> [Provided passage]:
Sir Cliff Richard and Nigel Havers: what a potent image of British manhood these two famous performers conjure up, and how strikingly different from one another has been their exposure this week. The Peter Pan of Pop has returned to the top of the charts – not with his music, thank heavens, but with photographs of his tanned, toned and coiffed 70-year-old self. A Cliff Richard calendar is outselling all others, including those of singers and bands younger than him by decades. It is said that there will be 1.5 million walls bearing a Cliff calendar throughout 2011.

Nigel "The Cad" Havers, on the other hand, has belatedly decided that the business of making a fool of yourself on TV may be profitable, but that sometimes the price in terms of image can be too high. The increasingly extreme bullying of the reality show I'm a Celebrity... Get Me Out of Here, in which the moderately well-known are paid to submit to public humiliation, has proved too much for him. After a certain amount of actorly queeniness, Havers walked out of "the jungle". Later, he claimed to have been worried that seeing his embarrassment on TV would affect his wife's attitude towards him, which seems as good a reason to return to the real world as any.

Cliff Richard and Nigel Havers represent the two faces of public life: one careful, sanitised and PR-led, the other shambolic, error-strewn and potentially disastrous. Surely we can all agree that, in a star-struck age, it is better – more fun, more interesting, less generally cynical – to have famous people who are prepared to seem human in front of the cameras.

For those in public life, the trick of retaining one's dignity while not appearing to be preeningly self-important and out of touch is always difficult to manage. Would Lembit Opik be taken more seriously as a politician if he were not such a media tart? Has the legacy of a former Tory home secretary been irretrievably lost now that she has been lugged humiliatingly around the dance-floor on TV, one week dressed as a 1920s flapper, the next as a canary?

> [Work to complete]:
1. Recast the stretch of the listing from the line containing "Princz Postabankjának (ez" through the line containing "megkapta a segítséget" as a numbered list, leaving out any blank lines.
2. Continue the piece on Cliff Richard and Nigel Havers from the point where it stops.
The listing comes from a source unrelated to the piece on Cliff Richard and Nigel Havers.

> [Dataset entries]:
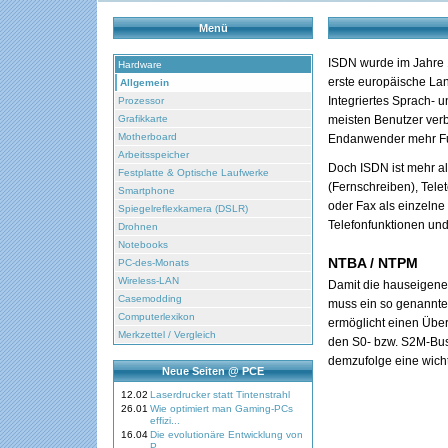
Menü
ISDN wurde im Jahre 
Hardware
erste europäische Lan
Allgemein
Integriertes Sprach- 
Prozessor
Grafikkarte
meisten Benutzer verb
Motherboard
Endanwender mehr Fun
Arbeitsspeicher
Doch ISDN ist mehr al
Festplatte & Optische Laufwerke
(Fernschreiben), Tele
Smartphone
oder Fax als einzelne
Spiegelreflexkamera (DSLR)
Telefonfunktionen un
Drohnen
Notebooks
NTBA / NTPM
PC-des-Monats
Wireless-LAN
Damit die hauseigene
Casemodding
muss ein so genannter
Computerlexikon
ermöglicht einen Über
Merkzettel / Vergleich
den S0- bzw. S2M-Bus
demzufolge eine wich
Neue Seiten @ PCE
12.02
Laserdrucker statt Tintenstrahl
26.01
Wie optimiert man Gaming-PCs
effizi...
16.04
Die evolutionäre Entwicklung von
P...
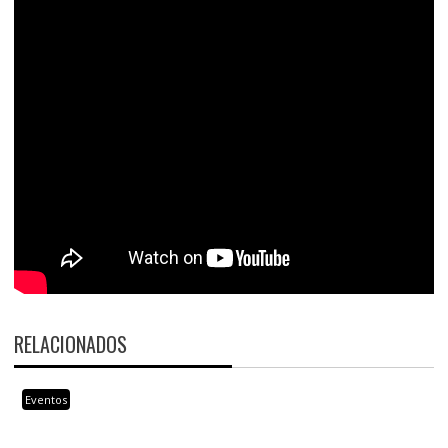
RELACIONADOS
Eventos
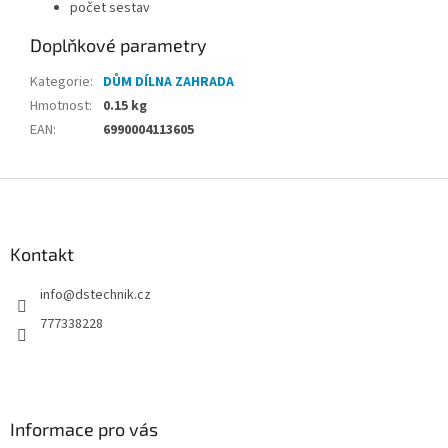
počet sestav
Doplňkové parametry
Kategorie
:
DŮM DÍLNA ZAHRADA
Hmotnost
:
0.15 kg
EAN
:
6990004113605
Z
á
p
a
Kontakt
t
info
@
dstechnik.cz
í
777338228
Informace pro vás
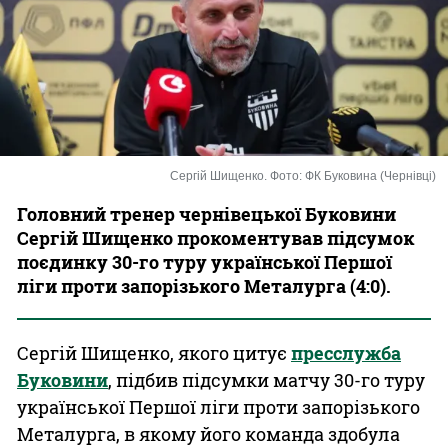
Казино
Сергій Шищенко. Фото: ФК Буковина (Чернівці)
Головний тренер чернівецької Буковини
Сергій Шищенко прокоментував підсумок
поєдинку 30-го туру української Першої
ліги проти запорізького Металурга (4:0).
Сергій Шищенко, якого цитує
пресслужба
Буковини
, підбив підсумки матчу 30-го туру
української Першої ліги проти запорізького
Металурга, в якому його команда здобула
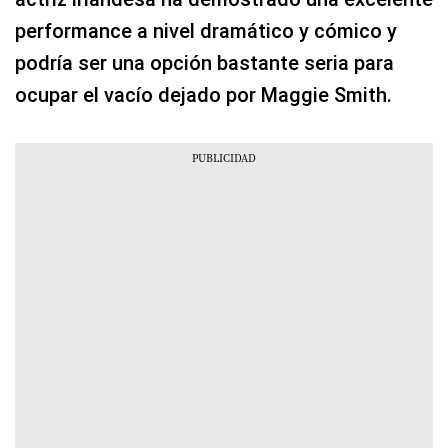
performance a nivel dramático y cómico y
podría ser una opción bastante seria para
ocupar el vacío dejado por Maggie Smith.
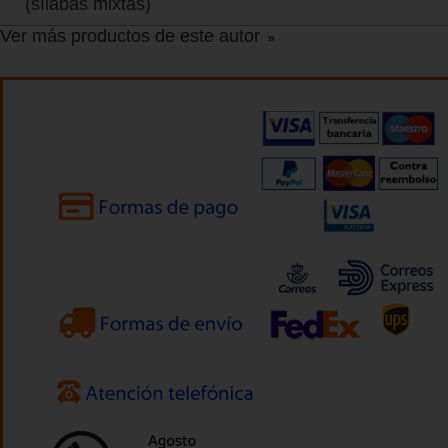
(sílabas mixtas)
Ver más productos de este autor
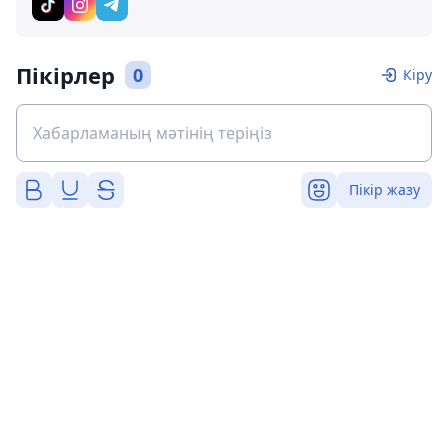
Пікірлер
0
Кіру
Пікір жазу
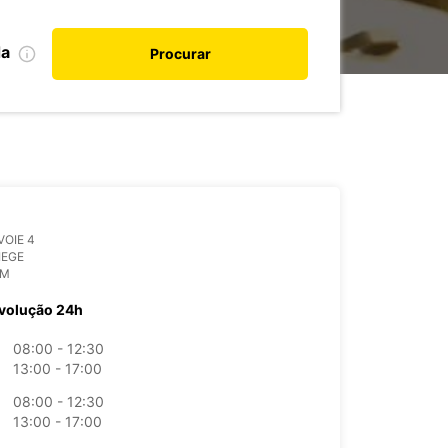
da
Procurar
VOIE 4
IEGE
UM
volução 24h
08:00 - 12:30
13:00 - 17:00
08:00 - 12:30
13:00 - 17:00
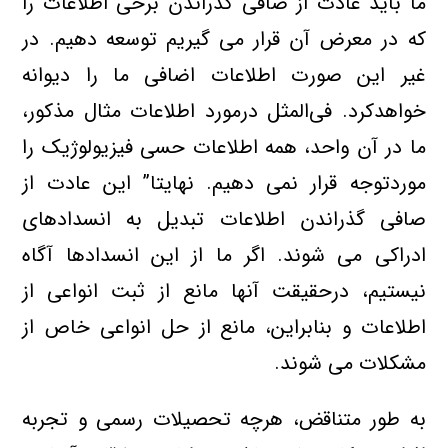
ما باید عادت از صافی گذراندن برخی اطلاعات را
كه در معرض آن قرار می گیریم توسعه دهیم. در
غیر این صورت اطلاعات اضافی ما را دیوانه
خواهدكرد. فی‌المثل درمورد اطلاعات مثال مذكور،
ما در آن واحد، همه اطلاعات حسی فیزیولوژیك را
موردتوجه قرار نمی دهیم. نهایتا” این عادت از
صافی گذراندن اطلاعات تبدیل به انسدادهای
ادراكی می شوند. اگر ما از این انسدادها آگاه
نیستیم، درحقیقت آنها مانع از ثبت انواعی از
اطلاعات و بنابراین، مانع از حل انواعی خاص از
مشكلات می شوند.
به طور متناقض، هرچه تحصیلات رسمی و تجربه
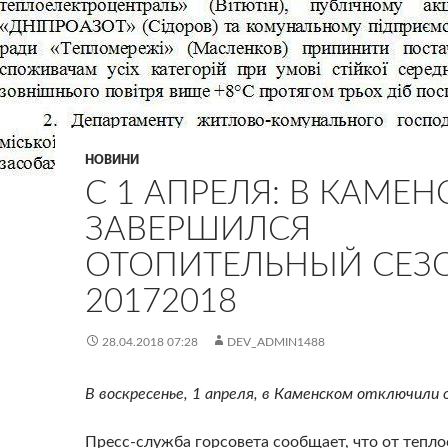
НОВИНИ
С 1 АПРЕЛЯ: В КАМЕ
ЗАВЕРШИЛСЯ
ОТОПИТЕЛЬНЫЙ СЕЗ
20172018
28.04.2018 07:28
DEV_ADMIN1488
В воскресенье, 1 апреля, в Каменском отключили 
Пресс-служба горсовета сообщает, что от тепл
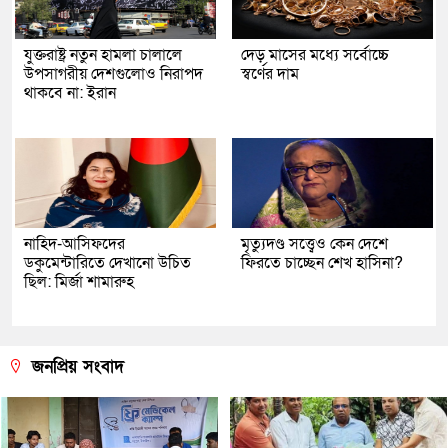
যুক্তরাষ্ট্র নতুন হামলা চালালে
দেড় মাসের মধ্যে সর্বোচ্চে
উপসাগরীয় দেশগুলোও নিরাপদ
স্বর্ণের দাম
থাকবে না: ইরান
নাহিদ-আসিফদের
মৃত্যুদণ্ড সত্ত্বেও কেন দেশে
ডকুমেন্টারিতে দেখানো উচিত
ফিরতে চাচ্ছেন শেখ হাসিনা?
ছিল: মির্জা শামারুহ
জনপ্রিয় সংবাদ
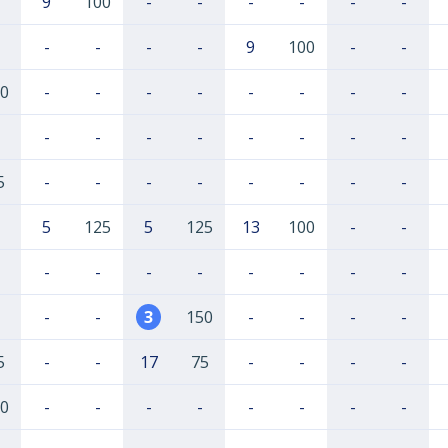
9
100
-
-
-
-
-
-
-
-
-
-
9
100
-
-
0
-
-
-
-
-
-
-
-
-
-
-
-
-
-
-
-
5
-
-
-
-
-
-
-
-
5
125
5
125
13
100
-
-
-
-
-
-
-
-
-
-
-
-
3
150
-
-
-
-
5
-
-
17
75
-
-
-
-
0
-
-
-
-
-
-
-
-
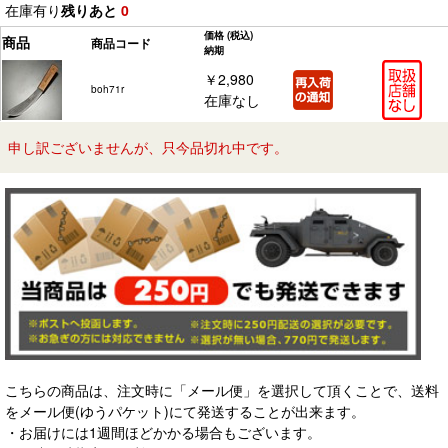
在庫有り
残りあと
0
価格
(税込)
商品
商品コード
納期
￥2,980
boh71r
在庫なし
申し訳ございませんが、只今品切れ中です。
こちらの商品は、注文時に「メール便」を選択して頂くことで、送料
をメール便(ゆうパケット)にて発送することが出来ます。
・お届けには1週間ほどかかる場合もございます。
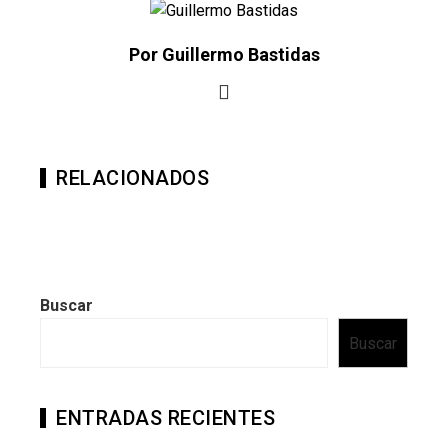
Por Guillermo Bastidas
RELACIONADOS
Buscar
Buscar
ENTRADAS RECIENTES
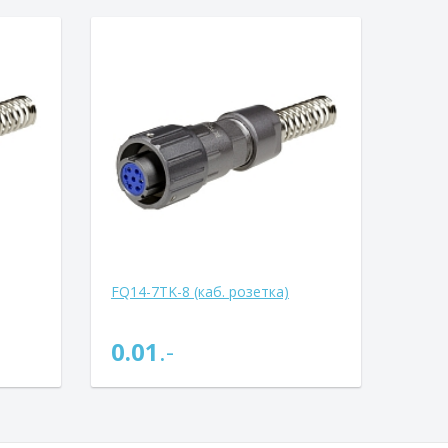
FQ14-7TK-8 (каб. розетка)
0.01
.-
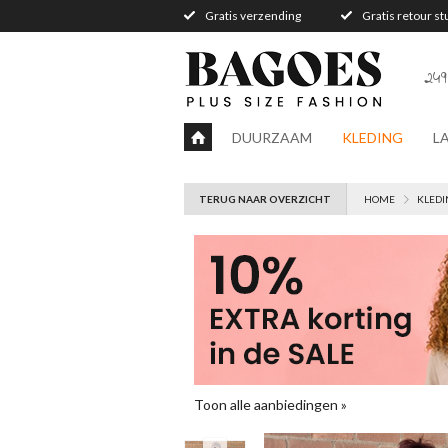
Gratis verzending
Gratis retour s
249
DUURZAAM
KLEDING
L
TERUG NAAR OVERZICHT
HOME
KLEDI
Toon alle aanbiedingen »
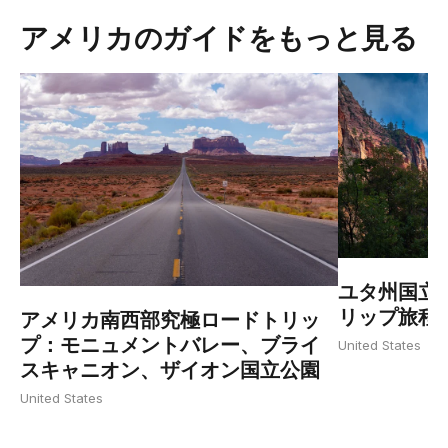
アメリカのガイドをもっと見る
ユタ州国立
リップ旅程
アメリカ南西部究極ロードトリッ
プ：モニュメントバレー、ブライ
United States
スキャニオン、ザイオン国立公園
United States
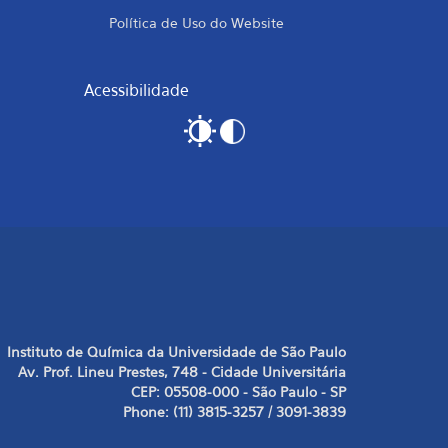
Política de Uso do Website
Acessibilidade
Instituto de Química da Universidade de São Paulo
Av. Prof. Lineu Prestes, 748 - Cidade Universitária
CEP: 05508-000 - São Paulo - SP
Phone: (11) 3815-3257 / 3091-3839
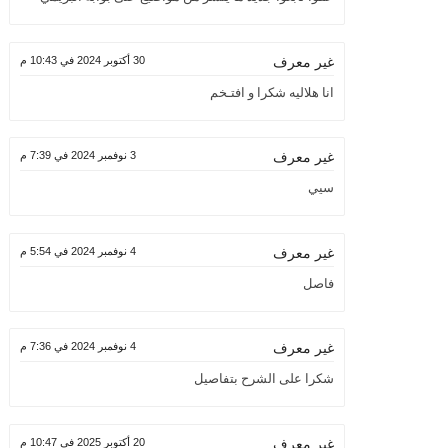
30 أكتوبر 2024 في 10:43 م
غير معرف
انا هلاليه شكرا و افتـخم
3 نوفمبر 2024 في 7:39 م
غير معرف
سيي
4 نوفمبر 2024 في 5:54 م
غير معرف
فاصل
4 نوفمبر 2024 في 7:36 م
غير معرف
شكرا على الشرح بتفاصيل
20 أكتوبر 2025 في 10:47 م
غير معرف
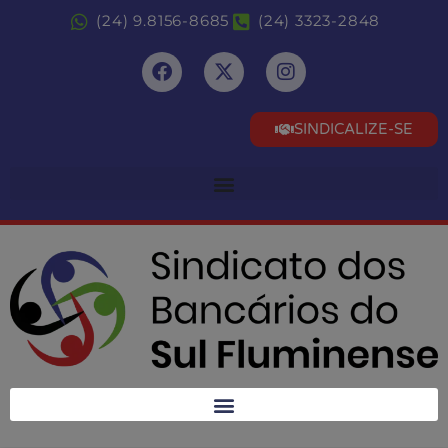
(24) 9.8156-8685
(24) 3323-2848
SINDICALIZE-SE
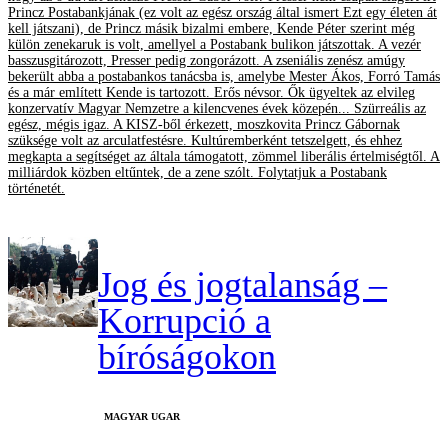
Princz Postabankjának (ez volt az egész ország által ismert Ezt egy életen át
kell játszani), de Princz másik bizalmi embere, Kende Péter szerint még
külön zenekaruk is volt, amellyel a Postabank bulikon játszottak. A vezér
basszusgitározott, Presser pedig zongorázott. A zseniális zenész amúgy
bekerült abba a postabankos tanácsba is, amelybe Mester Ákos, Forró Tamás
és a már említett Kende is tartozott. Erős névsor. Ők ügyeltek az elvileg
konzervatív Magyar Nemzetre a kilencvenes évek közepén... Szürreális az
egész, mégis igaz. A KISZ-ből érkezett, moszkovita Princz Gábornak
szüksége volt az arculatfestésre. Kultúremberként tetszelgett, és ehhez
megkapta a segítséget az általa támogatott, zömmel liberális értelmiségtől. A
milliárdok közben eltűntek, de a zene szólt. Folytatjuk a Postabank
történetét.
Jog és jogtalanság –
Korrupció a
bíróságokon
MAGYAR UGAR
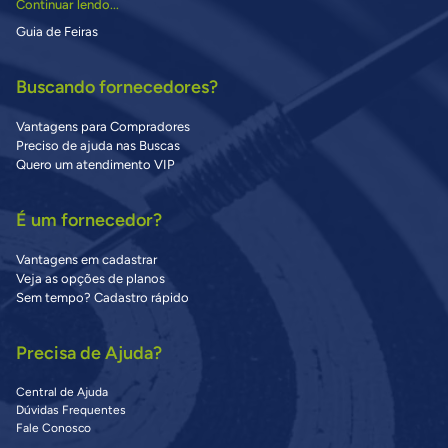
Continuar lendo...
Guia de Feiras
Buscando fornecedores?
Vantagens para Compradores
Preciso de ajuda nas Buscas
Quero um atendimento VIP
É um fornecedor?
Vantagens em cadastrar
Veja as opções de planos
Sem tempo? Cadastro rápido
Precisa de Ajuda?
Central de Ajuda
Dúvidas Frequentes
Fale Conosco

> [Results]:
1.
1. Princz Postabankjának (ez volt az egész ország által ismert Ezt egy életen át
2. kell játszani), de Princz másik bizalmi embere, Kende Péter szerint még
3. külön zenekaruk is volt, amellyel a Postabank bulikon játszottak. A vezér
4. basszusgitározott, Presser pedig zongorázott. A zseniális zenész amúgy
5. bekerült abba a postabankos tanácsba is, amelybe Mester Ákos, Forró Tamás
6. és a már említett Kende is tartozott. Erős névsor. Ők ügyeltek az elvileg
7. konzervatív Magyar Nemzetre a kilencvenes évek közepén... Szürreális az
8. egész, mégis igaz. A KISZ-ből érkezett, moszkovita Princz Gábornak
9. szüksége volt az arculatfestésre. Kultúremberként tetszelgett, és ehhez
10. megkapta a segítséget az általa támogatott, zömmel liberális értelmiségtől. A

2.
The ever-superior Sir Terry Wogan has been pronouncing upon these questions. Personally, he would not "degrade" himself on reality TV in spite of offers (said to be in the region of £200,000) to be a guest in "the jungle". Sir Terry had been surprised by what he had seen this year. "I can understand Linford Christie," he is reported as saying. "But what's Nigel Havers doing on it?" Leaving aside the delicate question as to why an Olympic gold medallist would have less to lose on a reality show than a jobbing actor – it couldn't have anything to do with class or colour, could it? – the assumption that a performer should remain within a celebrity comfort zone, protected by a Berlin wall of sycophants and publicists, is surely rather questionable.

When another ennobled oldster, Sir Michael Parkinson, argued this week that the dominance of talent and reality shows is now "doing damage to all of us", he may have been right – the mixture of cruelty and sentimentality encourages a sort of mass sadism – but the alternative, in which the famous always behave with a tight, controlled seemliness is every bit as frightful.

What Nigels Havers and Ann Widdecombe have done, each in their admittedly embarrassing way, is to remind us that even the famous, even Sir Cliff, Sir Terry and Sir Michael, are as human and potentially foolish as the rest of us. Dignity can be an overrated virtue.